Paris is a city of boutiques and a city in love with visual design, so there is no shortage of beautiful windows to look at wherever you go, especially at Christmastime.
In the window of a toy store on the rue du Commerce, large pneumatic bears, in various shades of the rainbow, frolic amid a flurry of fake snow. At haute grocery store Fauchon, near the Madeleine, the window is filled with jewel-coloured Christmas pastries as brilliant as any stained-glass window.
Most dazzling are the Christmas windows of Les Grands Magasins — the connected but rival Galeries Lafayette and Au Printemps department stores — presenting onto boulevard Haussmann, directly behind the ornately sculpted Palais Garnier on the nearby Place de l’Opéra.
The opera house, with its Chagall ceiling and eight-ton crystal chandelier, is where one might pay dearly for a ticket to see a choreographed show. But there, outside these belle époque temples of commerce, the spectacle is free, but no less impressive.

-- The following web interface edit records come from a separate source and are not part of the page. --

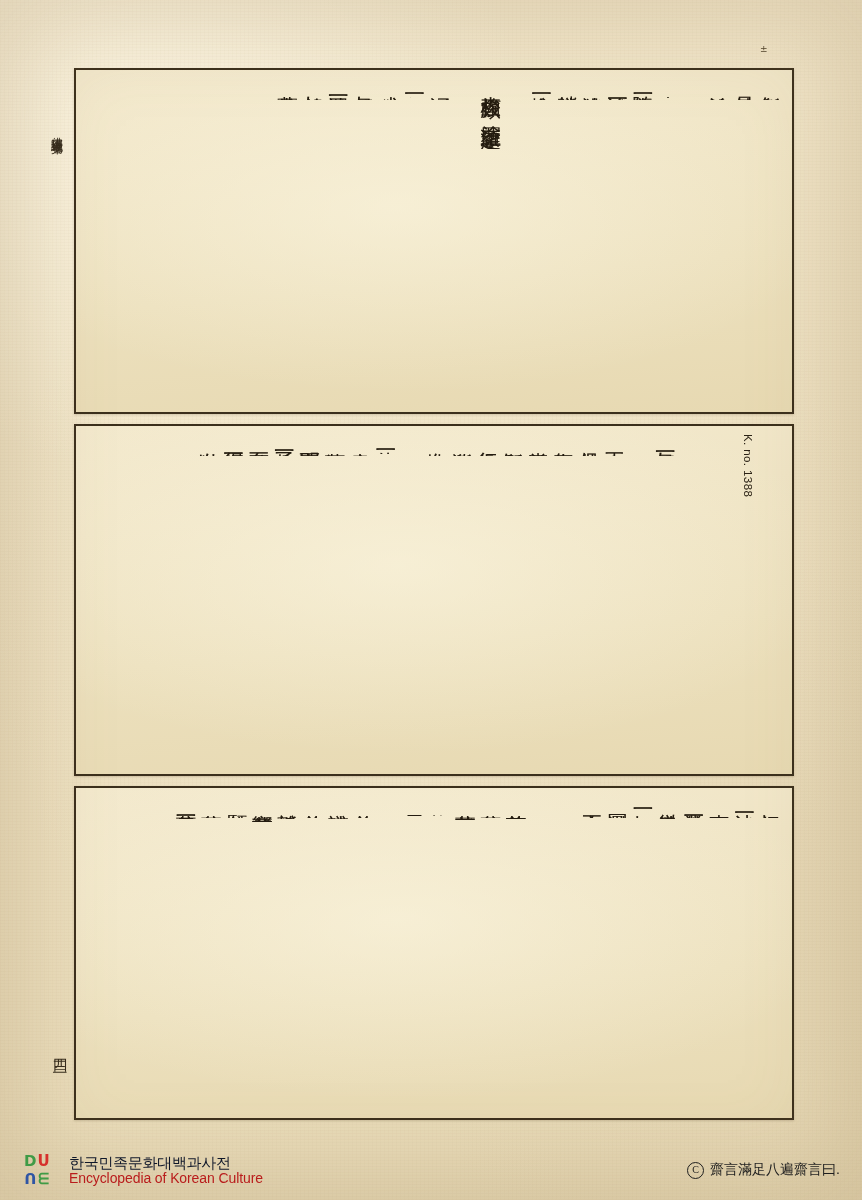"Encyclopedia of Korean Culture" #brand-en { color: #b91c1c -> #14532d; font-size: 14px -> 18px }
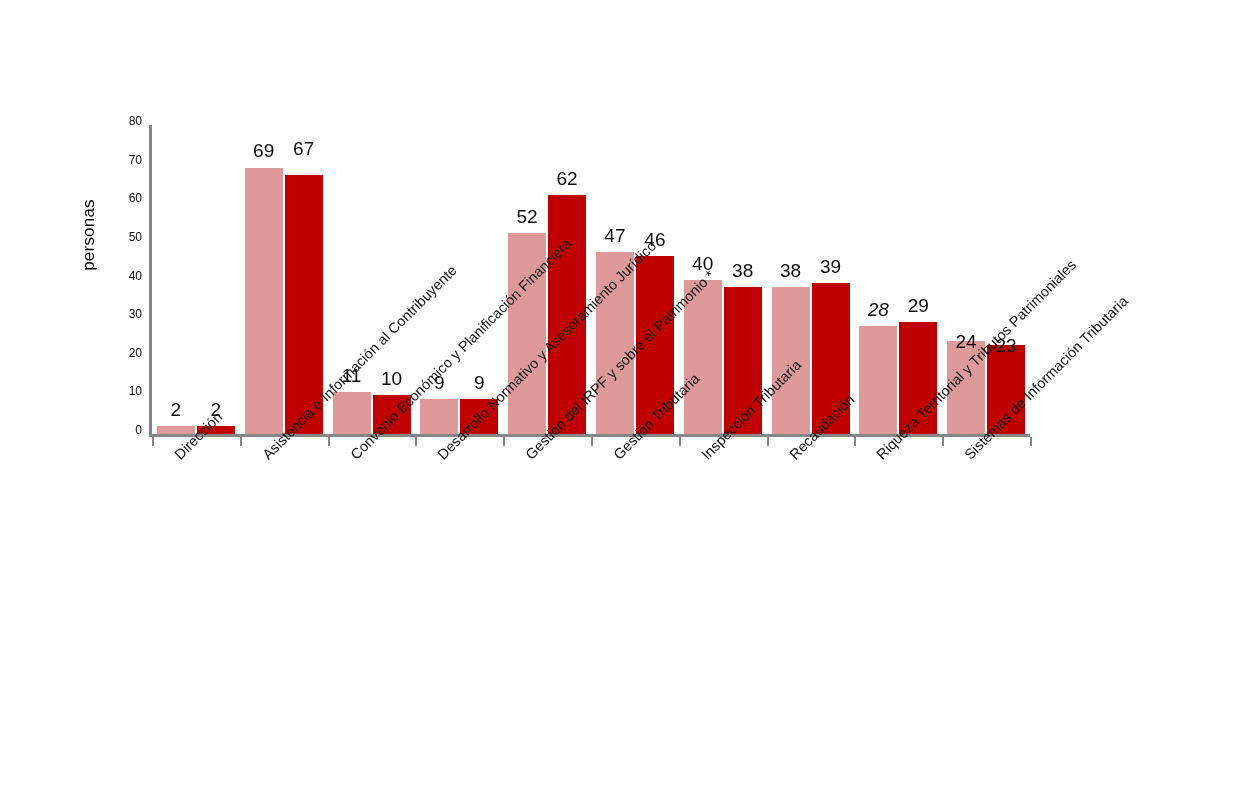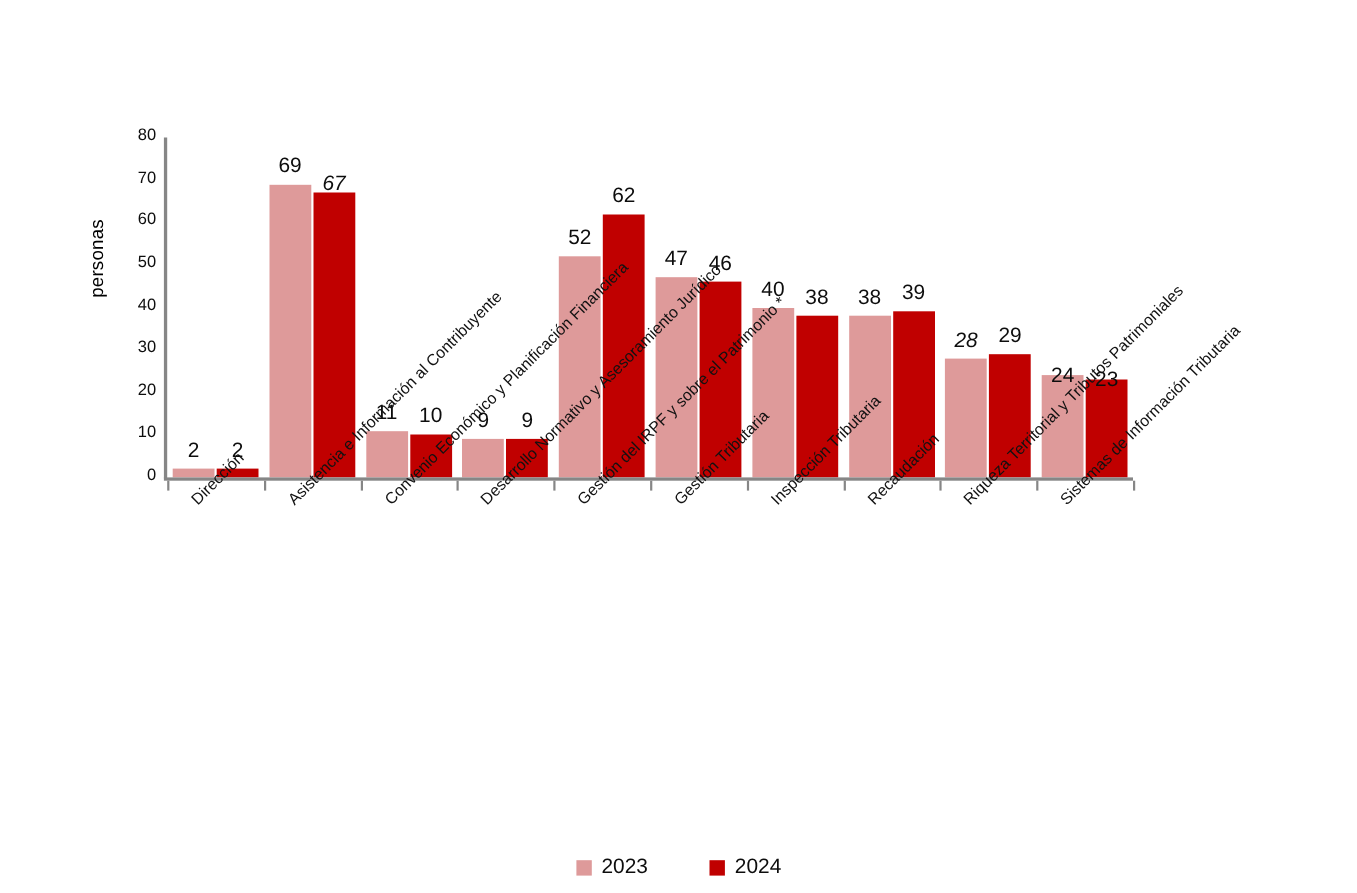"80" .y-tick-label { font-size: 15px -> 12px }
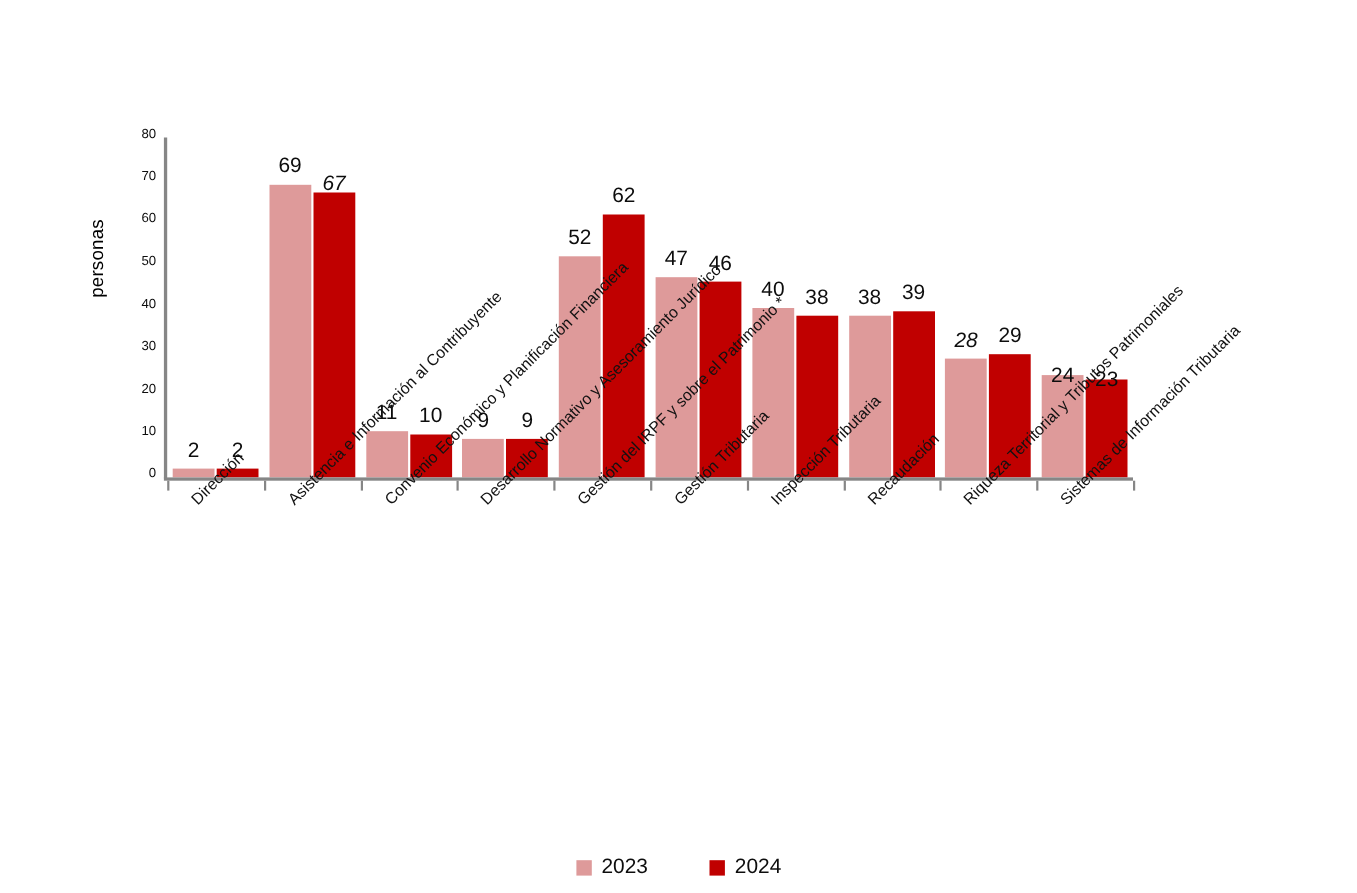"67" div.bar-value { font-style: italic -> none; top: 33px -> 14px }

The windows don’t showcase toy shops. No families eating plum puddings, either.
Beyond a scene showcasing a sultry-looking mannequin swathed in fur and a pack of ferocious animals, themselves brushed and styled, the windows depict a winter wonderland made up of globes, glitter, mirrors and simulated white stuff that carry out the Printemps’ Nordic Christmas theme with aplomb.
Designed by artists possessed with that distinctly Parisian flair for work that combines, in equal measure, the whimsical, the poetic and the absurd, the windows are light-years from anything that spoke to the ye-olde-yuletide windows of one’s youth.
In true Paris fashion, they are up-to-the-minute creations, propelled as much by technical know-how as by imagination. Anyone looking for a trip down memory lane would be disappointed — but also delighted by the sudden shift in point of view.